Dataset items
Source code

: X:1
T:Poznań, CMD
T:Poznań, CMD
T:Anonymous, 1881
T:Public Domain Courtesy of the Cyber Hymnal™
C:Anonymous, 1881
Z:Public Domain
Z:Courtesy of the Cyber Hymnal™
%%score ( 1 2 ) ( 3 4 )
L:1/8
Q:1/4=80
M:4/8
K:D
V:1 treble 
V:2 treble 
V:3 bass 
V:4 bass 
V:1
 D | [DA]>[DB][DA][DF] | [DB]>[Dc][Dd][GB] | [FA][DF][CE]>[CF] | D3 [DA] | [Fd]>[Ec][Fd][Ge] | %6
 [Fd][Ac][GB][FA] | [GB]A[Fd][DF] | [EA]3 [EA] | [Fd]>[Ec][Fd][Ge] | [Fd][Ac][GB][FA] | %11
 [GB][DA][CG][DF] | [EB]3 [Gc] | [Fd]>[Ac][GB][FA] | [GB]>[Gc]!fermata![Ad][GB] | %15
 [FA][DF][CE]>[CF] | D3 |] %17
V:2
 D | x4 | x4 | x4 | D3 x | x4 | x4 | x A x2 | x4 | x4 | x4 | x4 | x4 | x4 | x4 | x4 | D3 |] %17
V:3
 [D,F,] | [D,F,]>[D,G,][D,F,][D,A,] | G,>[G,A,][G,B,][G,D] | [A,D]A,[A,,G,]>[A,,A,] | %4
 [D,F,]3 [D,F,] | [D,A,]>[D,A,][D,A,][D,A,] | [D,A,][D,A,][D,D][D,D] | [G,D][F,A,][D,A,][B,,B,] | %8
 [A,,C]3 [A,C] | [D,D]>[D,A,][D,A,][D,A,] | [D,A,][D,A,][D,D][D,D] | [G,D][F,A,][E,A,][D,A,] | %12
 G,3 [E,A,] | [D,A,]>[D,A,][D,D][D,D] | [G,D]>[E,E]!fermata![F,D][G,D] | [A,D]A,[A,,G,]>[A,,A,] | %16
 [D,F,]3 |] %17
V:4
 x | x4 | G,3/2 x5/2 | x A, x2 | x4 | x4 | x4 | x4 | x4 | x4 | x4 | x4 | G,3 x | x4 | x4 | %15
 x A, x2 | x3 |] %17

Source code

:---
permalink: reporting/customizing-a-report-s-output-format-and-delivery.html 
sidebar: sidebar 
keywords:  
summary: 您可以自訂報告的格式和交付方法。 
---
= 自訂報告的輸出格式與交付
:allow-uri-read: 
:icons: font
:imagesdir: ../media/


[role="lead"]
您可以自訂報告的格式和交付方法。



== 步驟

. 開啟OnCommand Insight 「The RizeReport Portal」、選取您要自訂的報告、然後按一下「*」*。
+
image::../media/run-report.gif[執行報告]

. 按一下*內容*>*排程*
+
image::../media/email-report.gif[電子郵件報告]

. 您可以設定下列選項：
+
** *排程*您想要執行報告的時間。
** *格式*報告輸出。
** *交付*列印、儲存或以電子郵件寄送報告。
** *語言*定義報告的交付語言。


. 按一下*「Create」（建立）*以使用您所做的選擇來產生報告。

◆ **Work item**:
Retype every line above with nothing changed.

◆ **Your response**:
Source code

: X:1
T:Poznań, CMD
T:Poznań, CMD
T:Anonymous, 1881
T:Public Domain Courtesy of the Cyber Hymnal™
C:Anonymous, 1881
Z:Public Domain
Z:Courtesy of the Cyber Hymnal™
%%score ( 1 2 ) ( 3 4 )
L:1/8
Q:1/4=80
M:4/8
K:D
V:1 treble 
V:2 treble 
V:3 bass 
V:4 bass 
V:1
 D | [DA]>[DB][DA][DF] | [DB]>[Dc][Dd][GB] | [FA][DF][CE]>[CF] | D3 [DA] | [Fd]>[Ec][Fd][Ge] | %6
 [Fd][Ac][GB][FA] | [GB]A[Fd][DF] | [EA]3 [EA] | [Fd]>[Ec][Fd][Ge] | [Fd][Ac][GB][FA] | %11
 [GB][DA][CG][DF] | [EB]3 [Gc] | [Fd]>[Ac][GB][FA] | [GB]>[Gc]!fermata![Ad][GB] | %15
 [FA][DF][CE]>[CF] | D3 |] %17
V:2
 D | x4 | x4 | x4 | D3 x | x4 | x4 | x A x2 | x4 | x4 | x4 | x4 | x4 | x4 | x4 | x4 | D3 |] %17
V:3
 [D,F,] | [D,F,]>[D,G,][D,F,][D,A,] | G,>[G,A,][G,B,][G,D] | [A,D]A,[A,,G,]>[A,,A,] | %4
 [D,F,]3 [D,F,] | [D,A,]>[D,A,][D,A,][D,A,] | [D,A,][D,A,][D,D][D,D] | [G,D][F,A,][D,A,][B,,B,] | %8
 [A,,C]3 [A,C] | [D,D]>[D,A,][D,A,][D,A,] | [D,A,][D,A,][D,D][D,D] | [G,D][F,A,][E,A,][D,A,] | %12
 G,3 [E,A,] | [D,A,]>[D,A,][D,D][D,D] | [G,D]>[E,E]!fermata![F,D][G,D] | [A,D]A,[A,,G,]>[A,,A,] | %16
 [D,F,]3 |] %17
V:4
 x | x4 | G,3/2 x5/2 | x A, x2 | x4 | x4 | x4 | x4 | x4 | x4 | x4 | x4 | G,3 x | x4 | x4 | %15
 x A, x2 | x3 |] %17

Source code

:---
permalink: reporting/customizing-a-report-s-output-format-and-delivery.html 
sidebar: sidebar 
keywords:  
summary: 您可以自訂報告的格式和交付方法。 
---
= 自訂報告的輸出格式與交付
:allow-uri-read: 
:icons: font
:imagesdir: ../media/


[role="lead"]
您可以自訂報告的格式和交付方法。



== 步驟

. 開啟OnCommand Insight 「The RizeReport Portal」、選取您要自訂的報告、然後按一下「*」*。
+
image::../media/run-report.gif[執行報告]

. 按一下*內容*>*排程*
+
image::../media/email-report.gif[電子郵件報告]

. 您可以設定下列選項：
+
** *排程*您想要執行報告的時間。
** *格式*報告輸出。
** *交付*列印、儲存或以電子郵件寄送報告。
** *語言*定義報告的交付語言。


. 按一下*「Create」（建立）*以使用您所做的選擇來產生報告。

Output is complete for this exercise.